Come ci si sente ad essere schedati? Non ha paura?

In Italia, in effetti, c’è qualche segnale preoccupante come contractor andati a combattere con i battaglioni di Kiev e poi arrestati, una volta tornati a casa, per detenzione abusiva di armi da fuoco, ma per adesso gli unici attacchi che abbiamo ricevuto sono stati meramente politici e mediatici dalle ong arancioni finanziate dal solito Soros e spalleggiate dal Pd in Parlamento. A rischiare davvero fisicamente sono i volontari schierati sul fronte a difesa delle Repubbliche del Donbass, continuamente esposti al fuoco ucraino in violazione degli accordi di pace di Minsk.

Siete un Consolato oppure no? In cosa consiste la vostra attività diplomatica?

Il Centro di Rappresentanza è ufficialmente riconosciuto dal Governo repubblicano della DNR con una lettera di incarico del Ministro degli Esteri Nikonorova, ma non abbiamo né abbiamo mai millantato uno status diplomatico, attualmente impossibile almeno finché l’Italia non riconoscerà la Repubblica Popolare di Donetsk. Il riconoscimento internazionale è per noi l’obiettivo finale e non il presupposto della nostra attività. Pur senza essere una ambasciata tanti cittadini del Donbass che vivono in Italia ci contattano per le pratiche di asilo politico oppure per avere i nuovi passaporti rilasciati dalla DNR e riconosciuti dalla Russia. Che contattino noi invece dell’Ambasciata ucraina dà il polso della maggior importanza della fiducia della popolazione del Donbass rispetto alle feluche e alla ceralacca consolare.

Le vostre iniziative sono dettate dalla DNR oppure sono autonome?

Dipende. Ad esempio la campagna internazionale 101life, promossa per sensibilizzare l’ONU sulle vittime civili e soprattutto infantili dei bombardamenti di Kiev, parte dalle Repubbliche del Donbass ed è stata coordinata attraverso un tour europeo che ha fatto tappa anche negli altri Centri di rappresentanza DNR in Grecia e Repubblica Ceca. Il convegno-appello con Lilin, Meluzzi e Krancic per mobilitare l’opinione pubblica italiana contro la nuova offensiva militare ucraina di questo inverno, invece, è stato organizzato in autonomia dalla Rappresentanza italiana.
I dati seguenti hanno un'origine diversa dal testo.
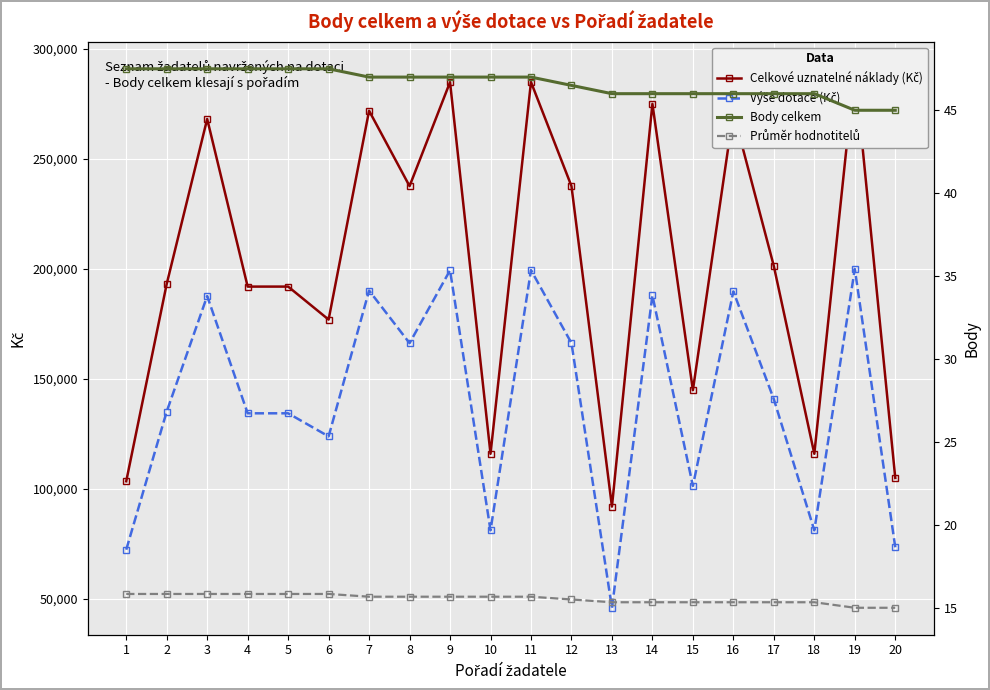

The value of Výše dotace (Kč) at 15 is 101400.0. True or false?

True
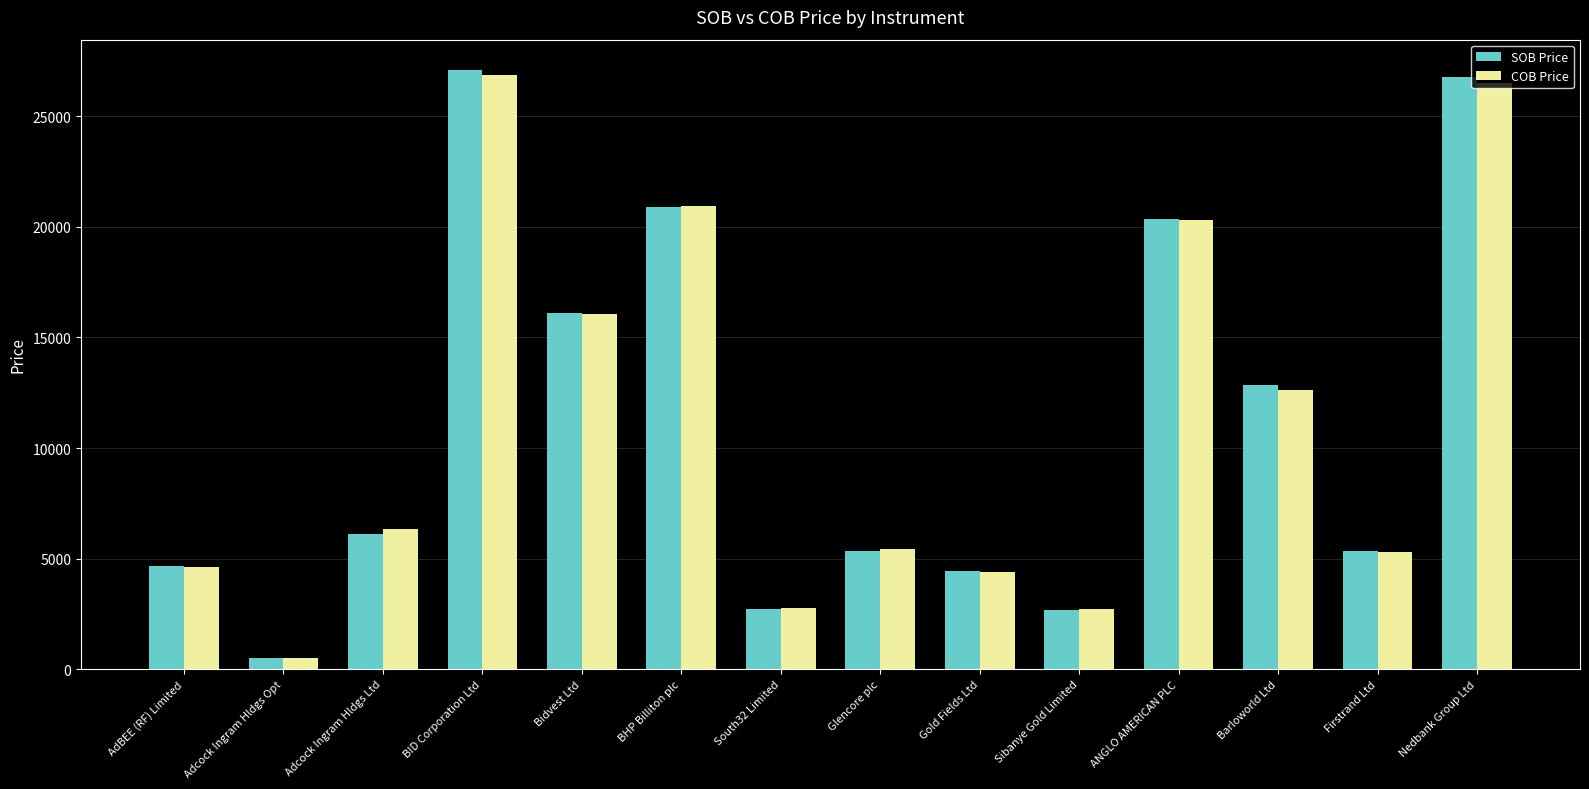

Read the SOB Price value at Glencore plc.

5364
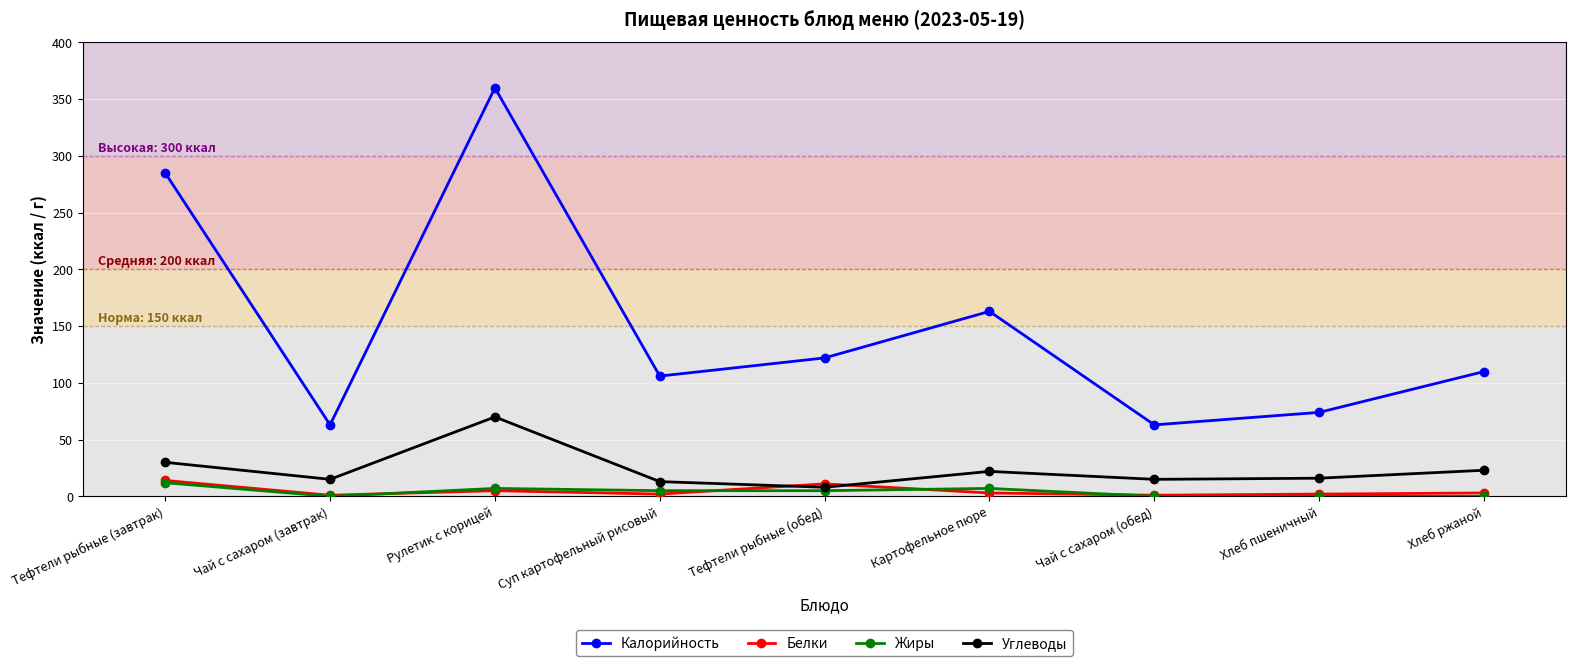

The value of Жиры at Хлеб пшеничный is 0. True or false?

True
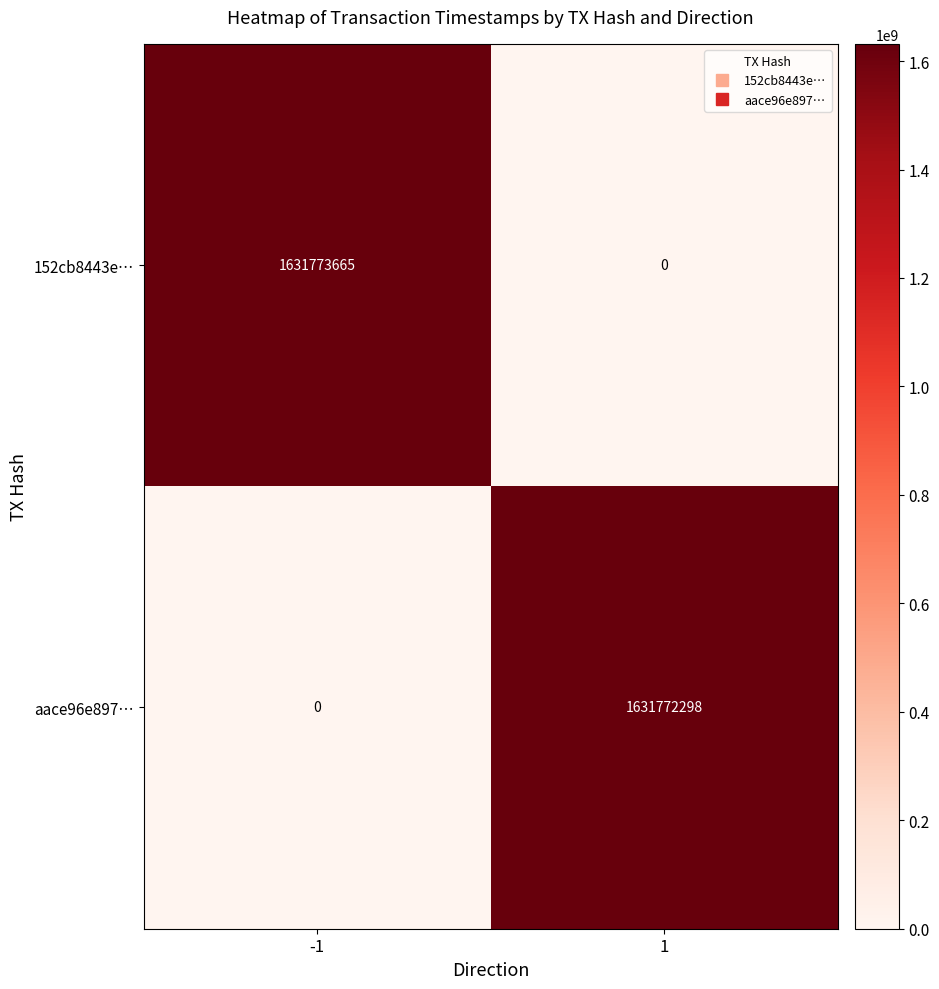

What is the greatest value displayed?

1631773665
Qual è il prossimo appuntamento?
Un appello social al cantautore Francesco Gabbani affinché rinunci a partecipare all’Eurovision Festival, che in questa edizione si tiene a Kiev. Come se non bastasse la guerra contro il Donbass, l’Ucraina ha respinto la cantante delegata dalla Russia, Yulia Samoilova, solo perché ha recentemente cantato in Crimea.